==== Data listing ====

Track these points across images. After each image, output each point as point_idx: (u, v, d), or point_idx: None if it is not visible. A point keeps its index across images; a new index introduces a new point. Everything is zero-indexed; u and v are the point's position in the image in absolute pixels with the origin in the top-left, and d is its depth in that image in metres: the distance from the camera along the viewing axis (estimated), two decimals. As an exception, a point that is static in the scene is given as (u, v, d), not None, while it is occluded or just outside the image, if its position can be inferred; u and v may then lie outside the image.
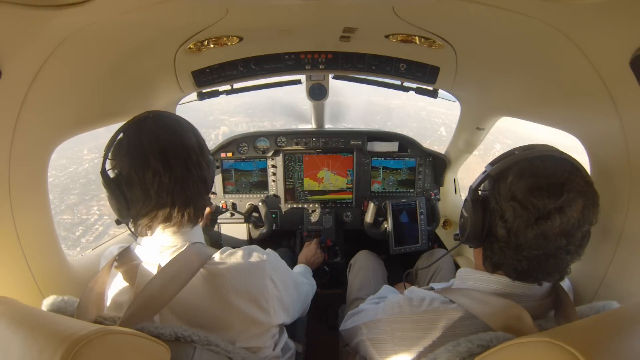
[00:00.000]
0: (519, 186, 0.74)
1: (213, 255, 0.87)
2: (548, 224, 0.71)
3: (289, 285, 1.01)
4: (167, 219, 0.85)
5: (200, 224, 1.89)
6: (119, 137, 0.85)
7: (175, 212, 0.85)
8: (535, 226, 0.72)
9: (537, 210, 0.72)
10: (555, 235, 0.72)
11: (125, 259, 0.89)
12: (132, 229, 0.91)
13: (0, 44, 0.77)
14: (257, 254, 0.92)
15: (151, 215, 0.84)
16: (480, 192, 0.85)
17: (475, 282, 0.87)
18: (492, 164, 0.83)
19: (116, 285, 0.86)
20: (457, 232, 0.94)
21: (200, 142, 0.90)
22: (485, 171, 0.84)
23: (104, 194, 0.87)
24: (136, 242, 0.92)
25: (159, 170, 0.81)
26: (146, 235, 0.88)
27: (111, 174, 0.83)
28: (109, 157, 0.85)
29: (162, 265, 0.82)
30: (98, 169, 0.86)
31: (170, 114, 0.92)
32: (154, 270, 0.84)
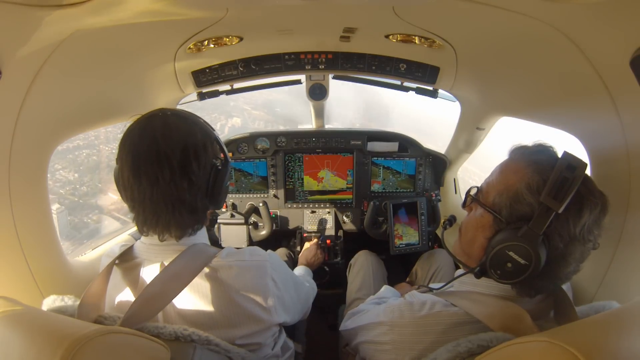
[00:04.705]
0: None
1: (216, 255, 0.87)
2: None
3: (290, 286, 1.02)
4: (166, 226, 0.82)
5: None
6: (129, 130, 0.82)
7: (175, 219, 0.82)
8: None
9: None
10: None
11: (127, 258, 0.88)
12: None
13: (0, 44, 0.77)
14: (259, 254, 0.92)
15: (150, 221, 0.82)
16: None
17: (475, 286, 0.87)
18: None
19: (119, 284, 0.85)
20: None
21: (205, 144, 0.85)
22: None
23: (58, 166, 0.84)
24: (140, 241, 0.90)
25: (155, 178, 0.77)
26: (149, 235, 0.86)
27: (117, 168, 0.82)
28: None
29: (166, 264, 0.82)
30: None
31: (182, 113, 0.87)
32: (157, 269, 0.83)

====
==== Data listing ====

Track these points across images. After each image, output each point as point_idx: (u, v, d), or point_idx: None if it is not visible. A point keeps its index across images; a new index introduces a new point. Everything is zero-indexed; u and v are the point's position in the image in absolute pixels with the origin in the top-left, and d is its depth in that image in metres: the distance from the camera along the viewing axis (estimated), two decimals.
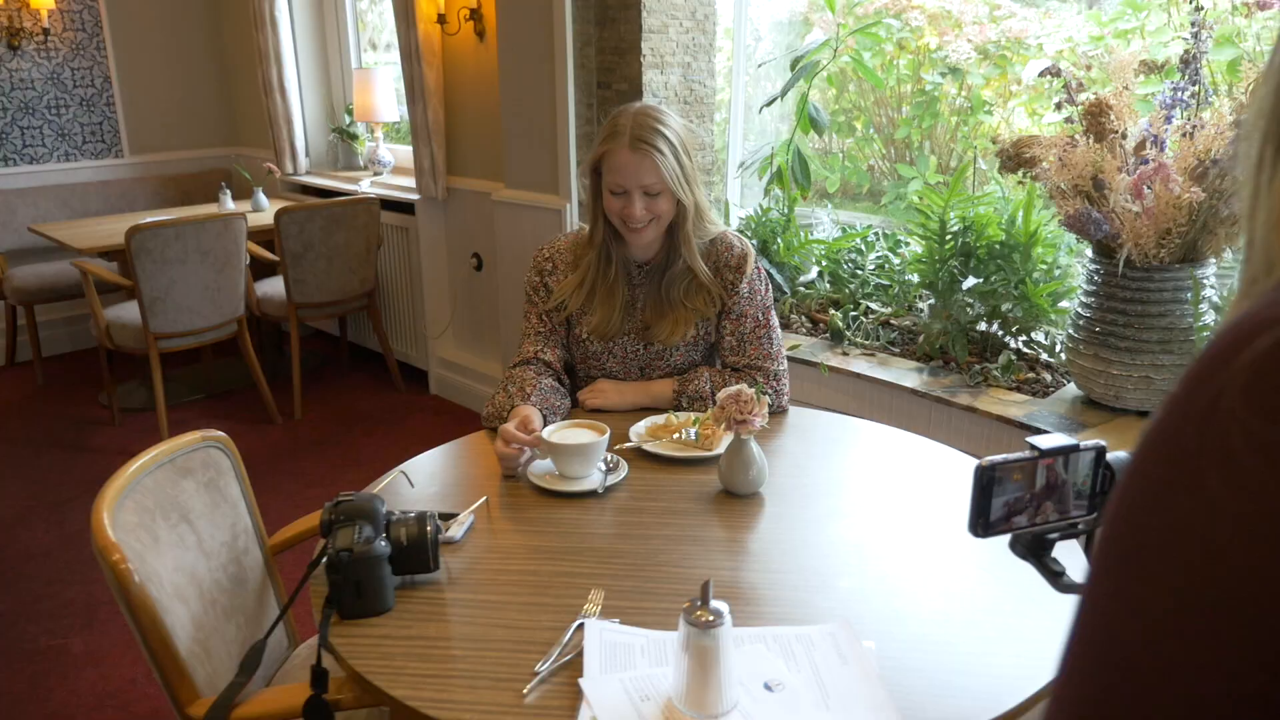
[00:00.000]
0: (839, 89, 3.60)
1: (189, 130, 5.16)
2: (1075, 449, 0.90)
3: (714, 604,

====

Go through the entries above and report every line in which the word "depth" appears.

Response below.
Track these points across images. After each image, output each point as point_idx: (u, v, d), or point_idx: None if it is not visible. A point keeps its index across images; a new index introduces a new point. Everything is zero-indexed; u and v are the point's position in the image in absolute pixels with the origin in the top-left, and d is its depth in that image in metres: the distance from the camera along the viewing axis (estimated), two decimals. As an exception, a point that is static in the scene is given as (u, v, d), not None, while it is occluded or just outside the image, if its position can be inferred; u and v may then lie outside the image.
Track these points across images. After each image, output each point as point_idx: (u, v, d), or point_idx: None if it is not visible. A point keeps its index across images; a new index introduces a new point. Everything is zero-indexed; u and v are the point's position in the image in absolute pixels with the origin in the top-left, and d is its depth in that image in metres: the distance from the camera along the viewing axis (estimated), two decimals.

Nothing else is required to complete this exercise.